_Directions for this task:_
Copy each line of the entries that includes the word "negative".

_Supplied data:_
+ + +

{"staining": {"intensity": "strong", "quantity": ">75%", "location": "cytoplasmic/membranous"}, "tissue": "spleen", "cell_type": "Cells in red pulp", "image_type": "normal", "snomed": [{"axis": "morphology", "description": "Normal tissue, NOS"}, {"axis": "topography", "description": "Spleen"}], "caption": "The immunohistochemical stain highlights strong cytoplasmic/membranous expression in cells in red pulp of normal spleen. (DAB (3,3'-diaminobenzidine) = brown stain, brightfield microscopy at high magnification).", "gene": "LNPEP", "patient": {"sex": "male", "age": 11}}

+ + +

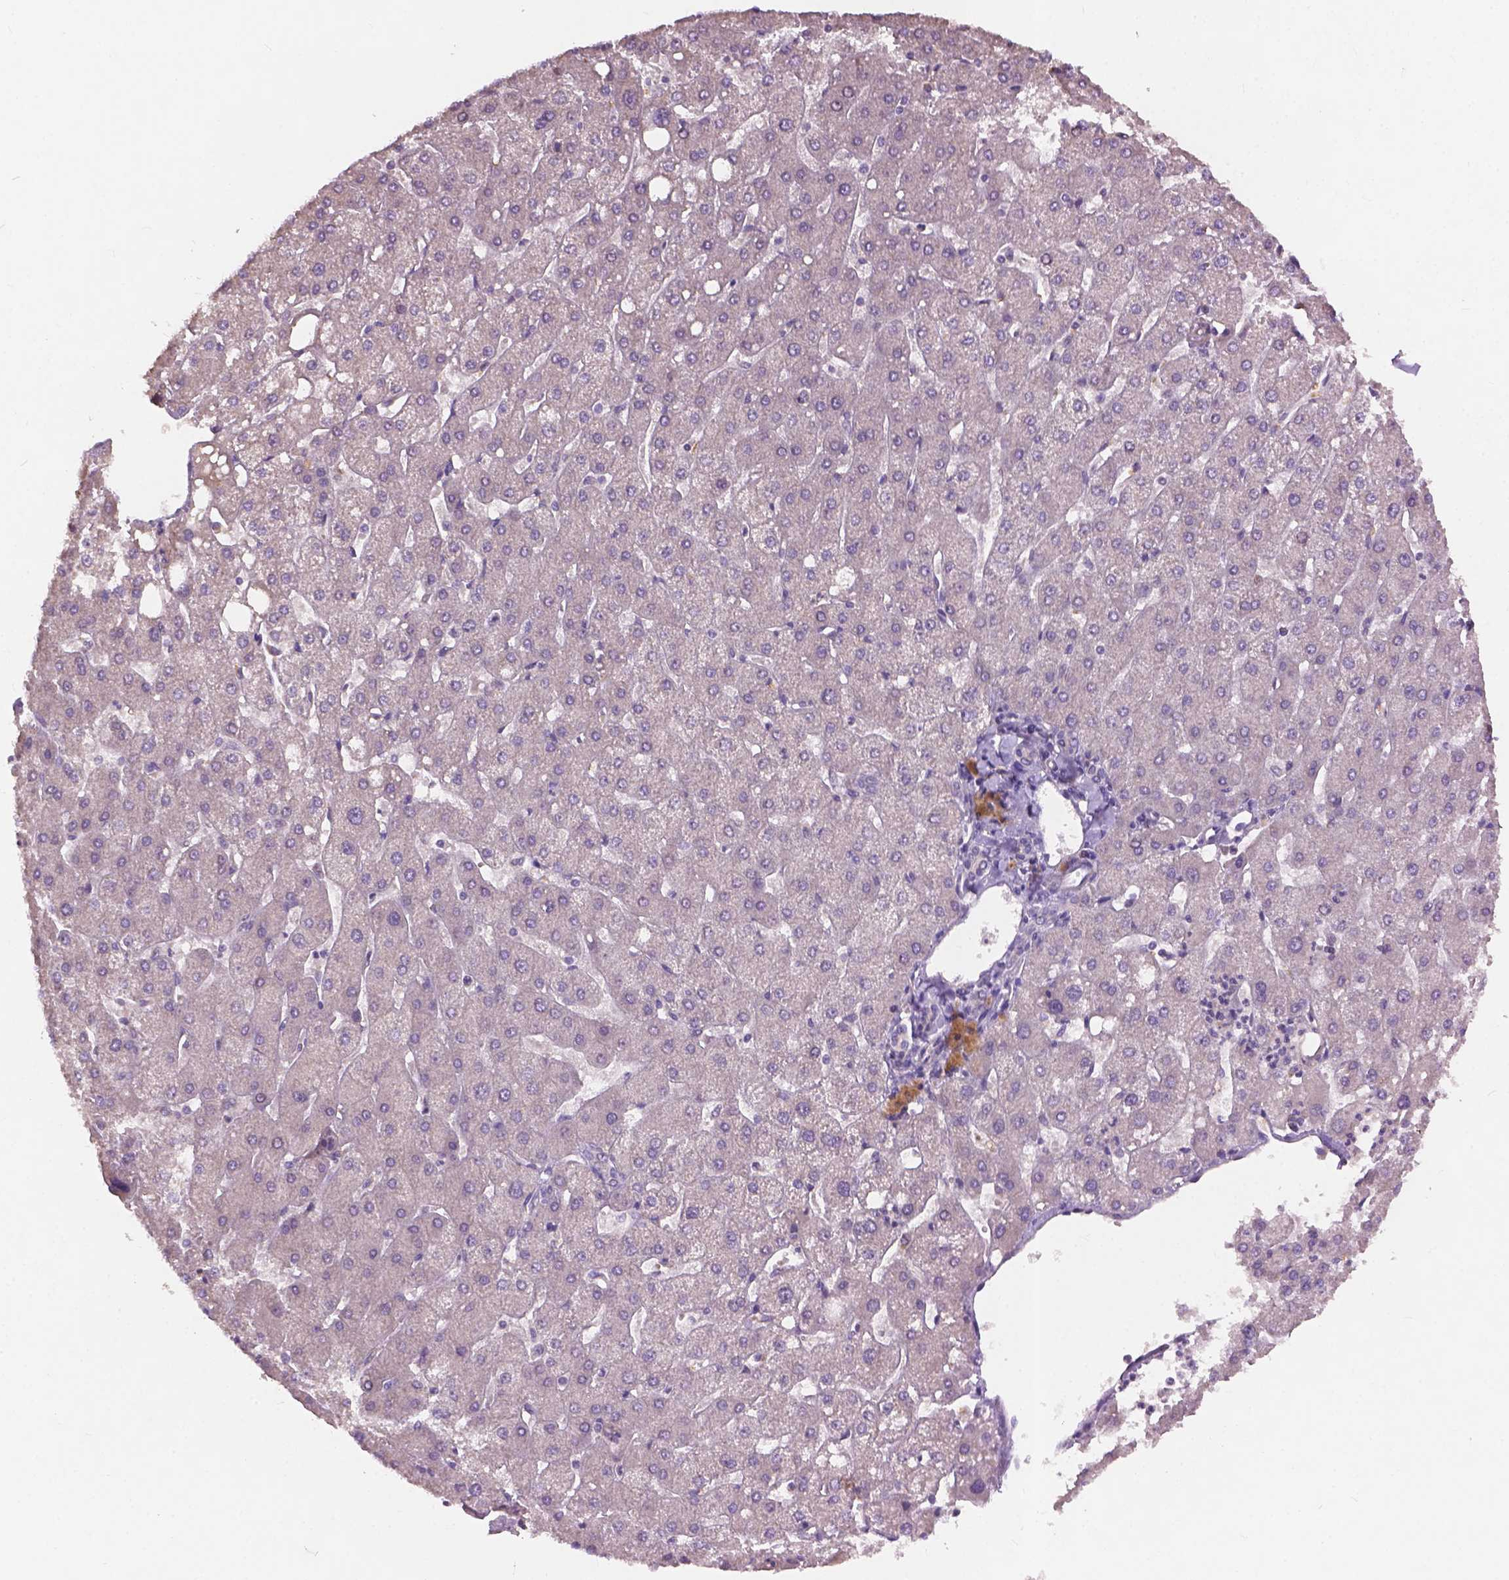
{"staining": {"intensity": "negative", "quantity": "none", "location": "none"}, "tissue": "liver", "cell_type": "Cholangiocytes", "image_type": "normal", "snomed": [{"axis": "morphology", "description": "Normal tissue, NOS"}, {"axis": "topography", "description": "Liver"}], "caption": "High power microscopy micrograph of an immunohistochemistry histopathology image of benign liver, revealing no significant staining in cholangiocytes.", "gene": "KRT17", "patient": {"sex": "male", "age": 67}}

+ + +

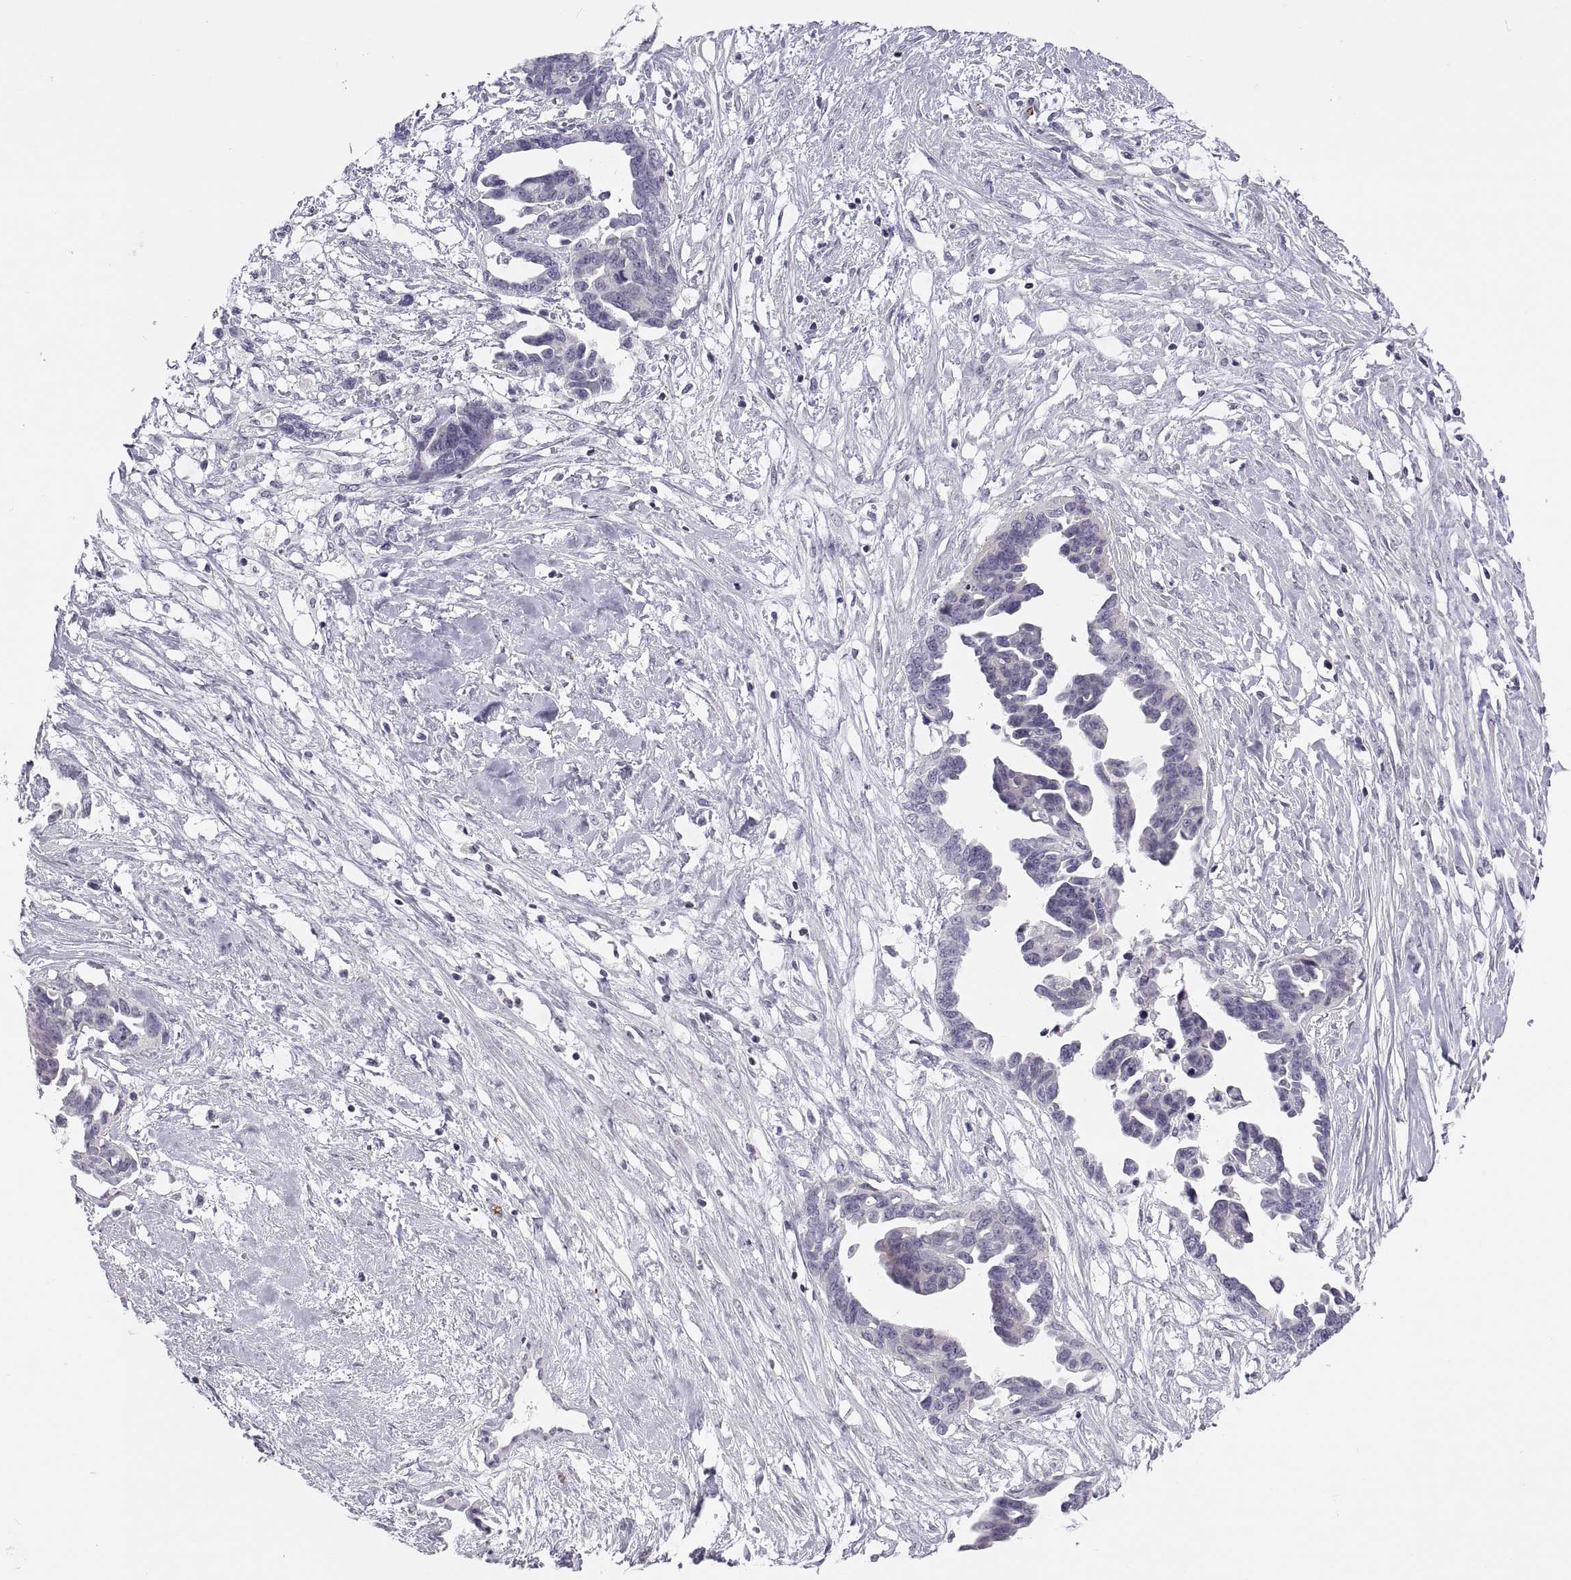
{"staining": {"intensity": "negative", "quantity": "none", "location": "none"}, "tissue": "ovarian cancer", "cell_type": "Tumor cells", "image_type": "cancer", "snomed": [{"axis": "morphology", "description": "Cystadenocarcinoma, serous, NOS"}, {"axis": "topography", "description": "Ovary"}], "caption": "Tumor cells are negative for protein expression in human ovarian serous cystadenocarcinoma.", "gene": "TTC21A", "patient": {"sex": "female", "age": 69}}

+ + +

_Exercise response:_
{"staining": {"intensity": "negative", "quantity": "none", "location": "none"}, "tissue": "liver", "cell_type": "Cholangiocytes", "image_type": "normal", "snomed": [{"axis": "morphology", "description": "Normal tissue, NOS"}, {"axis": "topography", "description": "Liver"}], "caption": "High power microscopy micrograph of an immunohistochemistry histopathology image of benign liver, revealing no significant staining in cholangiocytes.", "gene": "KRT17", "patient": {"sex": "male", "age": 67}}
{"staining": {"intensity": "negative", "quantity": "none", "location": "none"}, "tissue": "ovarian cancer", "cell_type": "Tumor cells", "image_type": "cancer", "snomed": [{"axis": "morphology", "description": "Cystadenocarcinoma, serous, NOS"}, {"axis": "topography", "description": "Ovary"}], "caption": "Tumor cells are negative for protein expression in human ovarian serous cystadenocarcinoma.", "gene": "TTC21A", "patient": {"sex": "female", "age": 69}}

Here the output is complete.